- _Records supplied_
_ _ _ _ _ _ _
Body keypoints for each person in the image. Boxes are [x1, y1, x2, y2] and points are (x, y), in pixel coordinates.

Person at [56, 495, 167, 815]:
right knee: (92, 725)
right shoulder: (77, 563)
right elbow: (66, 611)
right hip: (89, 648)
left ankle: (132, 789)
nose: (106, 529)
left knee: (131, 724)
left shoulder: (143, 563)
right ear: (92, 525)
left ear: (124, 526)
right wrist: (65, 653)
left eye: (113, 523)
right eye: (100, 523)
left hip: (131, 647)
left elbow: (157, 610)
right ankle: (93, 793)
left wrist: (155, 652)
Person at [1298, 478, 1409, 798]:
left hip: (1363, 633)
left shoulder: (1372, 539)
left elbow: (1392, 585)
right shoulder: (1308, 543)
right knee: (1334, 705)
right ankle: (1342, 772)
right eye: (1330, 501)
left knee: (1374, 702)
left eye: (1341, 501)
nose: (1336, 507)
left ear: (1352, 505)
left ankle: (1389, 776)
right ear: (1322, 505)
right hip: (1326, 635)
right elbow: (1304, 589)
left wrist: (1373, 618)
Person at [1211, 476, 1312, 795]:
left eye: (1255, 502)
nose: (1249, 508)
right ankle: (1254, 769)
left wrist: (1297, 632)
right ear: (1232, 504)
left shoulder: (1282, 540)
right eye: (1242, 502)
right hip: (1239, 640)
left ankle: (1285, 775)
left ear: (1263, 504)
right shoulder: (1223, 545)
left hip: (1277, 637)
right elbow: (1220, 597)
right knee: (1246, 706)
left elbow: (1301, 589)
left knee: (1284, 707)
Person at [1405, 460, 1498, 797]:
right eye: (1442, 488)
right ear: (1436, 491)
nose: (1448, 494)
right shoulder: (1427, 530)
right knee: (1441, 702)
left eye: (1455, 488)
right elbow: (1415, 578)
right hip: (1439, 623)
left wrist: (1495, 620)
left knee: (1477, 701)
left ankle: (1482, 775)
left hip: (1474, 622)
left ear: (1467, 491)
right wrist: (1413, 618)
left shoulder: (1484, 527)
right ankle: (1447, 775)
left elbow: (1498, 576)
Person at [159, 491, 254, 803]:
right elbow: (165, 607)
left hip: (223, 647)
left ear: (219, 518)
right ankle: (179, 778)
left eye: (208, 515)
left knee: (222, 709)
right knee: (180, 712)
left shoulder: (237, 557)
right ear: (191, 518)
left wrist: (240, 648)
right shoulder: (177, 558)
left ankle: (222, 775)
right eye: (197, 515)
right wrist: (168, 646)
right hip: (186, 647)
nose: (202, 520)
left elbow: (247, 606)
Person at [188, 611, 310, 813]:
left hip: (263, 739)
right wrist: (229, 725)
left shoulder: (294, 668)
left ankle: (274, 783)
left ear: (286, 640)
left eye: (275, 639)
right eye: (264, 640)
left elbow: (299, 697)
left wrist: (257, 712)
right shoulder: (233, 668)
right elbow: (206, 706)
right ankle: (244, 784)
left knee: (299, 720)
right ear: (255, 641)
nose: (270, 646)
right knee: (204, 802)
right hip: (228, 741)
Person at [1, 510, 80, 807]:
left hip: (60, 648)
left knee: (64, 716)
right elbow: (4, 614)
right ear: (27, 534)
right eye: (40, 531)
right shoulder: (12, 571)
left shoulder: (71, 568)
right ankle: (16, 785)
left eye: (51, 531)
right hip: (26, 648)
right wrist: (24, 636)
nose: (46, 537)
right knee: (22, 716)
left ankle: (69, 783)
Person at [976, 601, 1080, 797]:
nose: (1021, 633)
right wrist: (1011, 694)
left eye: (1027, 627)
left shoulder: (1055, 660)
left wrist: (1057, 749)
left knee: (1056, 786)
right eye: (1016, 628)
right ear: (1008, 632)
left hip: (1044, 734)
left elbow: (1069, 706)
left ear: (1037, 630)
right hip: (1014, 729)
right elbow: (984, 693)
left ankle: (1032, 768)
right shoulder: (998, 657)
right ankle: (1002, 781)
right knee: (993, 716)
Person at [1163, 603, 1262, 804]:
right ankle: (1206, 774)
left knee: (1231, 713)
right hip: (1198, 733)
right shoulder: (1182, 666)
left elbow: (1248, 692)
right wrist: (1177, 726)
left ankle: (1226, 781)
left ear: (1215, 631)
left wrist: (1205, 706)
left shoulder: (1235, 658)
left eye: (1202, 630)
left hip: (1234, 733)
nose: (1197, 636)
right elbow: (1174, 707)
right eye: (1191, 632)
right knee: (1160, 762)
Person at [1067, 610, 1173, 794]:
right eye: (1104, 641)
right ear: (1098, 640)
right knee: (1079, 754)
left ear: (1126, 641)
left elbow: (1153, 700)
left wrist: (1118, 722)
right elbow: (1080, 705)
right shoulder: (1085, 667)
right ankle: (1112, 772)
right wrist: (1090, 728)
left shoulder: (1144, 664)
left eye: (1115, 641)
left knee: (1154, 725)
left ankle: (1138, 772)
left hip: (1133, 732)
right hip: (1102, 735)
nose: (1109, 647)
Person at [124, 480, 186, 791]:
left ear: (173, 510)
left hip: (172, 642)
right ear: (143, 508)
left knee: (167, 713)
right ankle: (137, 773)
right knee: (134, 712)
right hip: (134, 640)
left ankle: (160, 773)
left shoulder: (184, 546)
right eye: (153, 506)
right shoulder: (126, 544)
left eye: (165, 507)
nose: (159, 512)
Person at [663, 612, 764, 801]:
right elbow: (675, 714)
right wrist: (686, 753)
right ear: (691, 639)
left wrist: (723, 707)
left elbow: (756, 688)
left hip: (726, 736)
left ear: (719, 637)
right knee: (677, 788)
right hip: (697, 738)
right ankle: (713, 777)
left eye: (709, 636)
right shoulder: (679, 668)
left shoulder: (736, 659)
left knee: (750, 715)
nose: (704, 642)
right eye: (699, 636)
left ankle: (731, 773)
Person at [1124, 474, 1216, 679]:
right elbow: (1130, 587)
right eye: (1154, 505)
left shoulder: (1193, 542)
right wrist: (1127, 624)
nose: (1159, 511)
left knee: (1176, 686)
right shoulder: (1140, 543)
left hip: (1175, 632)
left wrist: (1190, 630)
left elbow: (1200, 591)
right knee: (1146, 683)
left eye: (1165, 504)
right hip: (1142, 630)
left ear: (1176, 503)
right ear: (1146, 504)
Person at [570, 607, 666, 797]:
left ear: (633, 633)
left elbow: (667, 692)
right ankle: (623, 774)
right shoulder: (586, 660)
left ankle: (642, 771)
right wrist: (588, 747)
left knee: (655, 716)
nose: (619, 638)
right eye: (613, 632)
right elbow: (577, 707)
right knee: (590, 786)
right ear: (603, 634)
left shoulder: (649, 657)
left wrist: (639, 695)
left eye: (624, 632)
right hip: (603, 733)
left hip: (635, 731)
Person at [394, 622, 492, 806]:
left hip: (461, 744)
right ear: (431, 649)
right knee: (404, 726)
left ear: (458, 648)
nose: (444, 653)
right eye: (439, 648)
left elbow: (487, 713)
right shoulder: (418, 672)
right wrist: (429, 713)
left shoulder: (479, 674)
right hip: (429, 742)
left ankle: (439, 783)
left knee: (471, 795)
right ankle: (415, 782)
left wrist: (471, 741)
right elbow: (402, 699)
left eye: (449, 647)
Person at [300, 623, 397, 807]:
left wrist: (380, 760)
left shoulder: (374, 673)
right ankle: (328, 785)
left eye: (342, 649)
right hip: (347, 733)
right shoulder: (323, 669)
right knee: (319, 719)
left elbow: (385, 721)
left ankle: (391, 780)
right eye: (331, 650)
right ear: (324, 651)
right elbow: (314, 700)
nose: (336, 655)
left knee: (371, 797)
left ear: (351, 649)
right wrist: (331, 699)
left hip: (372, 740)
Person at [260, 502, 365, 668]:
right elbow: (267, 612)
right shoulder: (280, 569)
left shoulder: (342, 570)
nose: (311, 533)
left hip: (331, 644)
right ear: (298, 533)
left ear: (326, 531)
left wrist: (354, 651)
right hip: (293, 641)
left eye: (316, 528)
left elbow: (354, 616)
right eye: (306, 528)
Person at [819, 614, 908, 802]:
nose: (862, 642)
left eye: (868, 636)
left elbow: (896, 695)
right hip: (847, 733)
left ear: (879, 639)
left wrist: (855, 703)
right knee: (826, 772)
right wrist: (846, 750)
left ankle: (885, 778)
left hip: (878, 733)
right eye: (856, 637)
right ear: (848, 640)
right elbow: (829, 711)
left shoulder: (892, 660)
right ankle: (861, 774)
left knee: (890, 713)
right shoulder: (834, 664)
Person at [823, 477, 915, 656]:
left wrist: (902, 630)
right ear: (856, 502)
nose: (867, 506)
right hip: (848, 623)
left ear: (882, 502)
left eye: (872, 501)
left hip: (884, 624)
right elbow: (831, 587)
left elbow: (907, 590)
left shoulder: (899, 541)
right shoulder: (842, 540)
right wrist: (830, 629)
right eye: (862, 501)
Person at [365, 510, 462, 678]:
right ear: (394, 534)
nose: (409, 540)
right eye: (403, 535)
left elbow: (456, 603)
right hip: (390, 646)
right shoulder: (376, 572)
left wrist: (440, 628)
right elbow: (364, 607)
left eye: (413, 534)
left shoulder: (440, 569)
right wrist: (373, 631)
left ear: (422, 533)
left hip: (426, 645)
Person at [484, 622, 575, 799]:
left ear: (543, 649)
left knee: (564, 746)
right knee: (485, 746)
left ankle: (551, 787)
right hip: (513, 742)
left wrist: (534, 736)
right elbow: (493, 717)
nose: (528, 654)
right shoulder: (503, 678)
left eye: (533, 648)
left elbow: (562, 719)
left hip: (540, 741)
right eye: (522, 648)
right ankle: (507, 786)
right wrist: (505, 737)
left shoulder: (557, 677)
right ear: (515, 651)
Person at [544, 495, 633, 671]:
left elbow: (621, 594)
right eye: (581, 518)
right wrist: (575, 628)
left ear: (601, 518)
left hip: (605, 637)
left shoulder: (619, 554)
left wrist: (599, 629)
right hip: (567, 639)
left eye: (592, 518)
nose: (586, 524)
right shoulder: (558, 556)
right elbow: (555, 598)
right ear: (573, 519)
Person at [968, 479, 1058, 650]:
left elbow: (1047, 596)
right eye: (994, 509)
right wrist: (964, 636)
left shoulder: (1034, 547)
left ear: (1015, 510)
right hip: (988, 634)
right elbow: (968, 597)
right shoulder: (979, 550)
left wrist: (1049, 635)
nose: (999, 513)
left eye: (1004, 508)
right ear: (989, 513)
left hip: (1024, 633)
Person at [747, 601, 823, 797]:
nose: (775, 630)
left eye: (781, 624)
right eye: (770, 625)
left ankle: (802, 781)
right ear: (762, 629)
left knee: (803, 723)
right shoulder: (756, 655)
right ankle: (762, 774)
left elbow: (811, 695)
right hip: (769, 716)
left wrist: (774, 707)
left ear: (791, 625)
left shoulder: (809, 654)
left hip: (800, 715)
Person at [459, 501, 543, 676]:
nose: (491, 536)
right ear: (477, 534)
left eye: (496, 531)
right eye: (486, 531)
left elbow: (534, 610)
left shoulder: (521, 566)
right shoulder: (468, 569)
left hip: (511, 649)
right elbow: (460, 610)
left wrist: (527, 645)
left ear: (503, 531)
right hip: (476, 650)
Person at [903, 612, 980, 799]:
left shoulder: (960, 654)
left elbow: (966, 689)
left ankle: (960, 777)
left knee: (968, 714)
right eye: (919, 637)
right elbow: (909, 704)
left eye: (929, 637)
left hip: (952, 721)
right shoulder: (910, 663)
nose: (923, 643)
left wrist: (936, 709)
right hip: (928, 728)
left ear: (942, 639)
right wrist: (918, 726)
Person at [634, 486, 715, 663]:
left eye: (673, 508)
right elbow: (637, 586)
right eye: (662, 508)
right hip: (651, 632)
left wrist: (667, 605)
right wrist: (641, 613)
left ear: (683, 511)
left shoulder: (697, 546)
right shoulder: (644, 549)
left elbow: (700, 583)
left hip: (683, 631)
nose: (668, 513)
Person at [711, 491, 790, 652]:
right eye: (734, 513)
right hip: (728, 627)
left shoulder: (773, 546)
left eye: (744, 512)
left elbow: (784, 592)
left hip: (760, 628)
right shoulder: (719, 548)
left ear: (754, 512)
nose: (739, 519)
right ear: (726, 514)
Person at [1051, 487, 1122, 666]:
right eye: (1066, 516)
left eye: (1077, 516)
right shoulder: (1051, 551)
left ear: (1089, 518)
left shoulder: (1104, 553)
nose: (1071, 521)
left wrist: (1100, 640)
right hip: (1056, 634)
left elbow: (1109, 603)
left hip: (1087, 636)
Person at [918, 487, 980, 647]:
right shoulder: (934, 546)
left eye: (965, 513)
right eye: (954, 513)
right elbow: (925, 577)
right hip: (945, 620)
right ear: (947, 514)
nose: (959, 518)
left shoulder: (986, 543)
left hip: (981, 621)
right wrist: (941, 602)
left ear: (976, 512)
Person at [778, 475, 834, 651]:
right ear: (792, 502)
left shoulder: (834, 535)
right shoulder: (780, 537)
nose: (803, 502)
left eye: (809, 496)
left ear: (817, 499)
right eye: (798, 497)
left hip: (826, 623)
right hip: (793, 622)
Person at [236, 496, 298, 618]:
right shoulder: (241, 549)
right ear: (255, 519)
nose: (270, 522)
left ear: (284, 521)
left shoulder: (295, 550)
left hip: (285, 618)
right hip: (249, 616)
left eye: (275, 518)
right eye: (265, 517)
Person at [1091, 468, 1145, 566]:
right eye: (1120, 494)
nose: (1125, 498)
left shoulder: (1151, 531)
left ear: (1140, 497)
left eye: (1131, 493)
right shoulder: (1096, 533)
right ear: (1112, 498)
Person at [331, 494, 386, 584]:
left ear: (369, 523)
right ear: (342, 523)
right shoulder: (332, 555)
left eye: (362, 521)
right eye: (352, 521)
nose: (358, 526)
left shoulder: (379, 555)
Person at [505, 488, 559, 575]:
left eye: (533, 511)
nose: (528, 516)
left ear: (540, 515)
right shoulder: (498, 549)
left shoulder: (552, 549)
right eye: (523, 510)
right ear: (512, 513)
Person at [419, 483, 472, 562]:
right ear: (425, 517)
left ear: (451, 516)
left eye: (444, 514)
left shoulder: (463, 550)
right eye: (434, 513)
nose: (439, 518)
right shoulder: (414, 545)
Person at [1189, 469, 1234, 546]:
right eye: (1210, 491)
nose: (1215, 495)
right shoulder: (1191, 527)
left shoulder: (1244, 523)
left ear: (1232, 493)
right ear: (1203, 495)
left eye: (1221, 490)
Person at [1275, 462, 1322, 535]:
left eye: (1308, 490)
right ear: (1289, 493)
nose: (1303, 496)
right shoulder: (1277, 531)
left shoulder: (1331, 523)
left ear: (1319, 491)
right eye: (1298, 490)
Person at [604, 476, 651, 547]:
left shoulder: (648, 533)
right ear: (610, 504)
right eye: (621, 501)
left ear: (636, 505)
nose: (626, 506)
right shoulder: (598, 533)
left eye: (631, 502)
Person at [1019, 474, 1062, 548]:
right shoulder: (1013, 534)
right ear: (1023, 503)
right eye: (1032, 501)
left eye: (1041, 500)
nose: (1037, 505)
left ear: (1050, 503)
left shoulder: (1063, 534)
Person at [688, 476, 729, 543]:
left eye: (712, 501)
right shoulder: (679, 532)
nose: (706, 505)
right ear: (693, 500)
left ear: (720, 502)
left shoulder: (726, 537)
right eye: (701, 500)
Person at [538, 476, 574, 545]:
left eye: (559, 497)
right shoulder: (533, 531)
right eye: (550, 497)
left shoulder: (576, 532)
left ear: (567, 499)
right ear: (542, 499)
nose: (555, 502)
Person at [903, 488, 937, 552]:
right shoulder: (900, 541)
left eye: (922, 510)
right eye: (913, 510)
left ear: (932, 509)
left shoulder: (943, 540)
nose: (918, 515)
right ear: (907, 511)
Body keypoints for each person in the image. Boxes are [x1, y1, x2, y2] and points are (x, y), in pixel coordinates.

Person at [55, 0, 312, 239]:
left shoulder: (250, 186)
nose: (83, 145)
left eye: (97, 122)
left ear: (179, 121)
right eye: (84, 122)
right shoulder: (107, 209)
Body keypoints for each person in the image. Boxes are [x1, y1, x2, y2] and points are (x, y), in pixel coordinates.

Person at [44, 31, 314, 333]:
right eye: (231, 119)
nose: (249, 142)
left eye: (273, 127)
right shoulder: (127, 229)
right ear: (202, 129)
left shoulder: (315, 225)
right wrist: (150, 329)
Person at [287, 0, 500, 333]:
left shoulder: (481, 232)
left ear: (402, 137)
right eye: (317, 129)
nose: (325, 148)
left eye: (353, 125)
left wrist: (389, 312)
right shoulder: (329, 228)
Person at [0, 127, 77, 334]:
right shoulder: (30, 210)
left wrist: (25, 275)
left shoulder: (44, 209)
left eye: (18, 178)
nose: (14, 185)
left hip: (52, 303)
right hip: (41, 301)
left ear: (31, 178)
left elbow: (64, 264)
_ _ _ _ _ _ _
- _Required action_
Output should match, line for line, the stretch of the material above from the line holding "right eye: (798, 497)" through the line holding "right ear: (342, 523)".

- _Reply to the exercise_
right eye: (798, 497)
left hip: (826, 623)
right hip: (793, 622)
Person at [236, 496, 298, 618]:
right shoulder: (241, 549)
right ear: (255, 519)
nose: (270, 522)
left ear: (284, 521)
left shoulder: (295, 550)
left hip: (285, 618)
right hip: (249, 616)
left eye: (275, 518)
right eye: (265, 517)
Person at [1091, 468, 1145, 566]:
right eye: (1120, 494)
nose: (1125, 498)
left shoulder: (1151, 531)
left ear: (1140, 497)
left eye: (1131, 493)
right shoulder: (1096, 533)
right ear: (1112, 498)
Person at [331, 494, 386, 584]:
left ear: (369, 523)
right ear: (342, 523)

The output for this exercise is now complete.